My sister wants to know the gory details of my run-in with Murphy's Law.
Well, it all started with being late for First Saturday Mass in Dickinson. We got in the door, and Emma had to stop me and re-install my veil. I had it on backwards. Afterward we helped clean the hall for the parish tea party. We worked til almost noon. Hot, dirty, hungry, and tired we searched for the car keys, only to find them on the front passenger seat, close to Nathaniel's expensive camera. Luckily(?) the doors were unlocked.
We were in a hurry to get home because I needed to make 3 dozen deviled eggs; Emma was supposed to bake 5 dozen sugar cookies, and we had to collect and pack up tea sets, serving pieces, etc. We dashed into the Clear Lake Chic-fil-a for the nourishment of our bodies. Unfortunately, 500 other people were already waiting for their food. An hour later we resumed our journey home.
I stopped at a Kroger to pick up a supply of those prissy little party mints. You know the ones. They're shaped like tiny square pillows and come in an assortment of pastel colors. They're standard tea party and shower fare. I knew this would only take five minutes, so I turned off the car and left Emma napping. I searched each shelf of the candy section and found zero multicolored pastel party mints. I did find three small boxes of yellow ones. Rushing over to customer service, I waited for an older man in overalls to complete the thrilling tale of how he fell out of a tree backwards while cleaning up after Hurricane Ike. (Did he go to the doctor? No!) Finally, I got to explain my problem to the customer service lady, and she walked over to the candy aisle with me. "Oh, those," she remembered. "We put those on clearance a couple of months ago." I grabbed the funny yellow ones and raced to the checkout, all the while imagining Emma melted on the front seat. Thankfully, she was fine. We completed the last leg of our journey home without incident.
I got out two big pots and started cooking three dozen eggs. I got the cooked eggs cooled and started peeling. Uh-oh. Apparently a terrorist had infiltrated the egg factory and injected superglue into the eggs. Out of the first five I attempted to peel, four looked like they had been given to a toddler for entertainment. Emma tried with no better results. Then Herb rode to the rescue, but all the king's horses and all the king's men couldn't rescue these eggs. I consulted several cookbooks for solutions and found nothing. Then I had a brilliant idea. YouTube! Emma and I huddled with the laptop and Bam! we found a method that we had not tried. Not only was it novel, it was entertaining. I call it the Big Bad Wolf method. You tap each end of the egg, remove the shell from each end and put the small end to your mouth. Then you huff and you puff, and you blow the egg out the other end like a massive spitball. How inspiring! How hygienic! I could picture the shock on the tea party ladies' faces as I explained the shelling method I used. Unfortunately, this method didn't work either.

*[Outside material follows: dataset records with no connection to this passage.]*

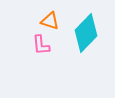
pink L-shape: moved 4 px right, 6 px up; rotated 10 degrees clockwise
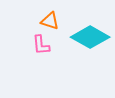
cyan diamond: moved 4 px right, 4 px down; rotated 75 degrees clockwise
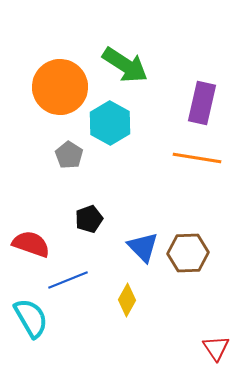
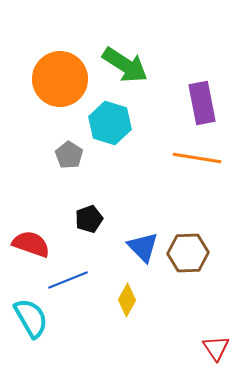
orange circle: moved 8 px up
purple rectangle: rotated 24 degrees counterclockwise
cyan hexagon: rotated 12 degrees counterclockwise
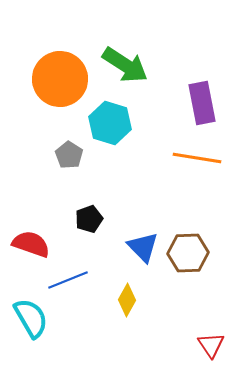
red triangle: moved 5 px left, 3 px up
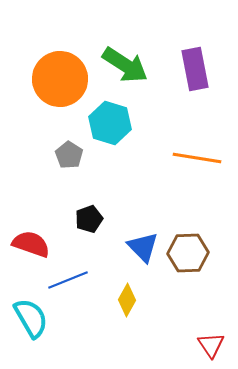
purple rectangle: moved 7 px left, 34 px up
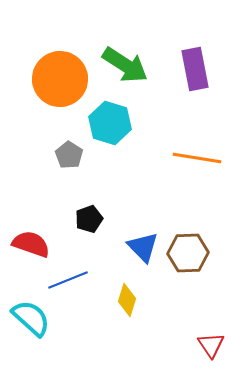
yellow diamond: rotated 12 degrees counterclockwise
cyan semicircle: rotated 18 degrees counterclockwise
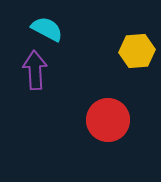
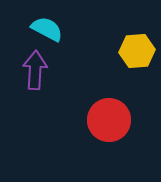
purple arrow: rotated 6 degrees clockwise
red circle: moved 1 px right
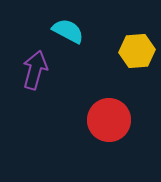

It was now after 4 p.m., and I had four pock-marked but usable eggs out of three dozen. I decided that I needed to start over. I purchased three dozen more eggs. I bought a different brand and chose the oldest ones I could find, as I had read that the fresher the eggs, the harder they are to peel. This time, I added baking soda to the water when I boiled them. This was a tip that I picked up from one of the YouTube videos. Confident that all my trials were over, I tapped each end of one of the new eggs and rolled it on the counter. It broke completely in half without disturbing the shell. Remarkable!
By this time my feet and legs were aching, and I was having a devastating effect on the Texas water supply. Here we were in a drought, and I had let 1.2 million gallons of water wash over these infernal eggs as I tried to peel them. Worst of all, my stress had spread to my whole family. Everyone was cross. Emma disappeared from the kitchen completely after I was overcome by a fit of frustration and slammed an egg through the drain so hard that the disposer didn't have any work to do. Not good. I tried to pray.
Finally, some good news. Nathaniel had been quietly working on his technique while watching a movie in the gameroom. He announced that if he rolled the egg very slowly, exerting only light pressure over an extended length of time, he could generally manage to separate the egg from its shell. O Happy Day! He had amassed a cache of 6 or 7 peeled eggs. It was slow going, but finally we got them peeled, and I began the easy part--making the deviled egg filling.
This post is already too long, so I'll just cut to the chase and tell you that my fancy decorating tip kept malfunctioning, causing the filled eggs to take on the appearance of a human brain on the halfshell. I battled on valiantly. Emma assured me that nobody would look at them as critically as I. I gave up on making them look pretty and shoved them into the refrigerator at 11 p.m.. The kitchen looked like a middle school cafeteria after a food fight.
Then I realized that my poor family had eaten ice cream for supper.